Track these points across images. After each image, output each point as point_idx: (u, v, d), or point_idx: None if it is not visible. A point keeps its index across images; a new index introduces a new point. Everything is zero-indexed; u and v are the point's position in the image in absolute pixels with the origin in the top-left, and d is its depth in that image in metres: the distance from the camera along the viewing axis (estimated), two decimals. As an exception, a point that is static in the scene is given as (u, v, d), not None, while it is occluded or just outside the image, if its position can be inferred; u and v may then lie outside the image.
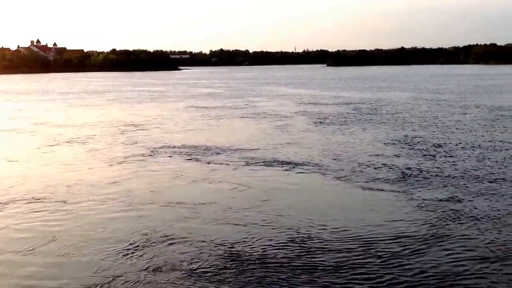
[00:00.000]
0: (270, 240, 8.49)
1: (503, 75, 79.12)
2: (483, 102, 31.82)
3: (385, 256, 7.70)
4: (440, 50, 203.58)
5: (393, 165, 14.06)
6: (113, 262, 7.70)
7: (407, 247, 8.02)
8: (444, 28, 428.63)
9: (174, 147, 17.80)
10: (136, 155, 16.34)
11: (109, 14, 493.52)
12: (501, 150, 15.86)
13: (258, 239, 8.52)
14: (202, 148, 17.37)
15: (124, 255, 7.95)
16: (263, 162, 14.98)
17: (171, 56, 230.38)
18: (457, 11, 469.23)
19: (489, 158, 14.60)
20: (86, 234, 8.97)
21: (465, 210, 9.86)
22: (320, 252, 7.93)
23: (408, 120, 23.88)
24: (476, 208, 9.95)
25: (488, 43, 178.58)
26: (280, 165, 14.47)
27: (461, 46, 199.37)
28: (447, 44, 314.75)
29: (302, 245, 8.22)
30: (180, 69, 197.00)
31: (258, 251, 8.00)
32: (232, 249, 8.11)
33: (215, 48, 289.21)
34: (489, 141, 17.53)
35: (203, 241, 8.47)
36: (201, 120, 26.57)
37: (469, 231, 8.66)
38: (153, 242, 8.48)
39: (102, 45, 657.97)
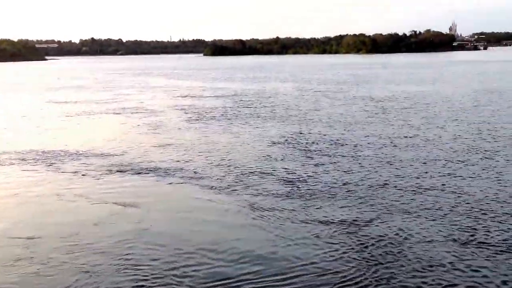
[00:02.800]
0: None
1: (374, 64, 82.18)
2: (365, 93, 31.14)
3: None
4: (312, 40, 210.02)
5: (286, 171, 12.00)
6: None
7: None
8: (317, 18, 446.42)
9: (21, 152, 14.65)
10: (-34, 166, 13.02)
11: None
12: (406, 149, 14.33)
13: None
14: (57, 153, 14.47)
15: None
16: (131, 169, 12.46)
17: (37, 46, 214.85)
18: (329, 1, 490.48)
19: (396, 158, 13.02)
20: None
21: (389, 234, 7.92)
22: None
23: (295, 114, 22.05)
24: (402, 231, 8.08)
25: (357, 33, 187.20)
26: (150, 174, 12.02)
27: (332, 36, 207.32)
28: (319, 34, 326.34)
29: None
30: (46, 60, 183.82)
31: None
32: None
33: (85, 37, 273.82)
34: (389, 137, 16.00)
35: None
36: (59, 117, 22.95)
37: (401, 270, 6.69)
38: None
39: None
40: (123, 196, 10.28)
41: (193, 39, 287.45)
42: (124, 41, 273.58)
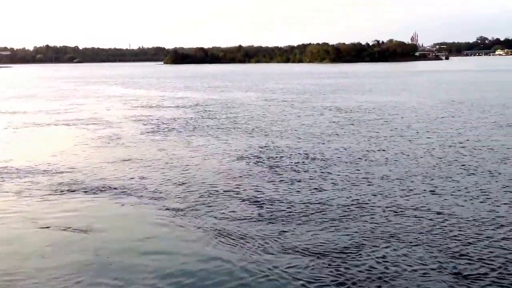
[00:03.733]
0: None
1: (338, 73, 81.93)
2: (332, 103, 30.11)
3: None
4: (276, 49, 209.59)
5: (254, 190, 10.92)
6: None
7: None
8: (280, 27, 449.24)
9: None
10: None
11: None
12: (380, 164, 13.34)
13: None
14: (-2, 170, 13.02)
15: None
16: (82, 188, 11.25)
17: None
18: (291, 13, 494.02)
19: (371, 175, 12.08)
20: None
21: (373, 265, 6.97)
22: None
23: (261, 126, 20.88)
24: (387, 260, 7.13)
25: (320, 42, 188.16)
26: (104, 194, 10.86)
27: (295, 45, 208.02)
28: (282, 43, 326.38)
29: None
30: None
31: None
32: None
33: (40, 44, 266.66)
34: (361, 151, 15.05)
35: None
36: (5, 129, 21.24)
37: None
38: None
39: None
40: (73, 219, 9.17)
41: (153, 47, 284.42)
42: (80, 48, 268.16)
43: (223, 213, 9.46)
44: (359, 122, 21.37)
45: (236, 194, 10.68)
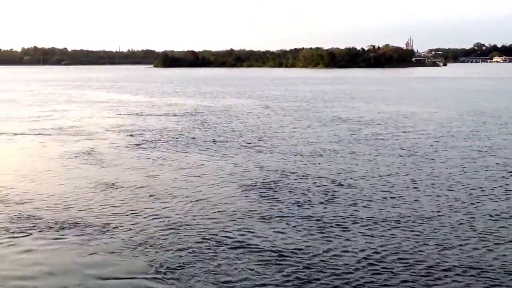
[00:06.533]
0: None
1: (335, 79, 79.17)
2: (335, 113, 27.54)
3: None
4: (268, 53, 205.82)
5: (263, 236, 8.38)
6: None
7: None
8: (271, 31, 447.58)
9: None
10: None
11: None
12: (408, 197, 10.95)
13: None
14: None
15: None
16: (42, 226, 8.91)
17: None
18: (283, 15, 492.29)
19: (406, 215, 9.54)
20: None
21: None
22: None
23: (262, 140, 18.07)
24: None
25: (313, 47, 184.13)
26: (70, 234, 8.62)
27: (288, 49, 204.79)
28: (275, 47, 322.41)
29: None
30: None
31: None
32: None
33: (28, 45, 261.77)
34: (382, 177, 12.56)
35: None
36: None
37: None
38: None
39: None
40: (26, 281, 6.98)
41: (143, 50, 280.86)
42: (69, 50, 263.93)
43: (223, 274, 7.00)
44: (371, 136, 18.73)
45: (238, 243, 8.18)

◇ ◇ ◇ ◇ ◇ ◇ ◇

#### [Exercise description]
The records above, minus their pictures, are to be returned word for word.

#### [Answer for the task]
Track these points across images. After each image, output each point as point_idx: (u, v, d), or point_idx: None if it is not visible. A point keeps its index across images; a new index introduces a new point. Everything is zero-indexed; u and v are the point's position in the image in absolute pixels with the origin in the top-left, and d is its depth in that image in metres: the distance from the camera along the viewing axis (estimated), two decimals. As an exception, a point that is static in the scene is given as (u, v, d), not None, while it is occluded or just outside the image, if its position can be inferred; u and v may then lie outside the image.
[00:00.000]
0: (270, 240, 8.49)
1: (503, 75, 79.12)
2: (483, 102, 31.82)
3: (385, 256, 7.70)
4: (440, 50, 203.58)
5: (393, 165, 14.06)
6: (113, 262, 7.70)
7: (407, 247, 8.02)
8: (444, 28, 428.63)
9: (174, 147, 17.80)
10: (136, 155, 16.34)
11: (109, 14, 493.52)
12: (501, 150, 15.86)
13: (258, 239, 8.52)
14: (202, 148, 17.37)
15: (124, 255, 7.95)
16: (263, 162, 14.98)
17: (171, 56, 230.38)
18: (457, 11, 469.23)
19: (489, 158, 14.60)
20: (86, 234, 8.97)
21: (465, 210, 9.86)
22: (320, 252, 7.93)
23: (408, 120, 23.88)
24: (476, 208, 9.95)
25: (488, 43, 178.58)
26: (280, 165, 14.47)
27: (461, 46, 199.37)
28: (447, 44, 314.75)
29: (302, 245, 8.22)
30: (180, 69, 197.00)
31: (258, 251, 8.00)
32: (232, 249, 8.11)
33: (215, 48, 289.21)
34: (489, 141, 17.53)
35: (203, 241, 8.47)
36: (201, 120, 26.57)
37: (469, 231, 8.66)
38: (153, 242, 8.48)
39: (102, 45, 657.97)
[00:02.800]
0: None
1: (374, 64, 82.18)
2: (365, 93, 31.14)
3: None
4: (312, 40, 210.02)
5: (286, 171, 12.00)
6: None
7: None
8: (317, 18, 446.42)
9: (21, 152, 14.65)
10: (-34, 166, 13.02)
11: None
12: (406, 149, 14.33)
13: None
14: (57, 153, 14.47)
15: None
16: (131, 169, 12.46)
17: (37, 46, 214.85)
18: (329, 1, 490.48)
19: (396, 158, 13.02)
20: None
21: (389, 234, 7.92)
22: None
23: (295, 114, 22.05)
24: (402, 231, 8.08)
25: (357, 33, 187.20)
26: (150, 174, 12.02)
27: (332, 36, 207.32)
28: (319, 34, 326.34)
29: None
30: (46, 60, 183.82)
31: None
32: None
33: (85, 37, 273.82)
34: (389, 137, 16.00)
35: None
36: (59, 117, 22.95)
37: (401, 270, 6.69)
38: None
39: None
40: (123, 196, 10.28)
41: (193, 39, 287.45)
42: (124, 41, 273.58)
[00:03.733]
0: None
1: (338, 73, 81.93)
2: (332, 103, 30.11)
3: None
4: (276, 49, 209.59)
5: (254, 190, 10.92)
6: None
7: None
8: (280, 27, 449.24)
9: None
10: None
11: None
12: (380, 164, 13.34)
13: None
14: (-2, 170, 13.02)
15: None
16: (82, 188, 11.25)
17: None
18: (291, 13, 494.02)
19: (371, 175, 12.08)
20: None
21: (373, 265, 6.97)
22: None
23: (261, 126, 20.88)
24: (387, 260, 7.13)
25: (320, 42, 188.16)
26: (104, 194, 10.86)
27: (295, 45, 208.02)
28: (282, 43, 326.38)
29: None
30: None
31: None
32: None
33: (40, 44, 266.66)
34: (361, 151, 15.05)
35: None
36: (5, 129, 21.24)
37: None
38: None
39: None
40: (73, 219, 9.17)
41: (153, 47, 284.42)
42: (80, 48, 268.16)
43: (223, 213, 9.46)
44: (359, 122, 21.37)
45: (236, 194, 10.68)
[00:06.533]
0: None
1: (335, 79, 79.17)
2: (335, 113, 27.54)
3: None
4: (268, 53, 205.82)
5: (263, 236, 8.38)
6: None
7: None
8: (271, 31, 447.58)
9: None
10: None
11: None
12: (408, 197, 10.95)
13: None
14: None
15: None
16: (42, 226, 8.91)
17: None
18: (283, 15, 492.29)
19: (406, 215, 9.54)
20: None
21: None
22: None
23: (262, 140, 18.07)
24: None
25: (313, 47, 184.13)
26: (70, 234, 8.62)
27: (288, 49, 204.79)
28: (275, 47, 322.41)
29: None
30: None
31: None
32: None
33: (28, 45, 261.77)
34: (382, 177, 12.56)
35: None
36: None
37: None
38: None
39: None
40: (26, 281, 6.98)
41: (143, 50, 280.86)
42: (69, 50, 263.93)
43: (223, 274, 7.00)
44: (371, 136, 18.73)
45: (238, 243, 8.18)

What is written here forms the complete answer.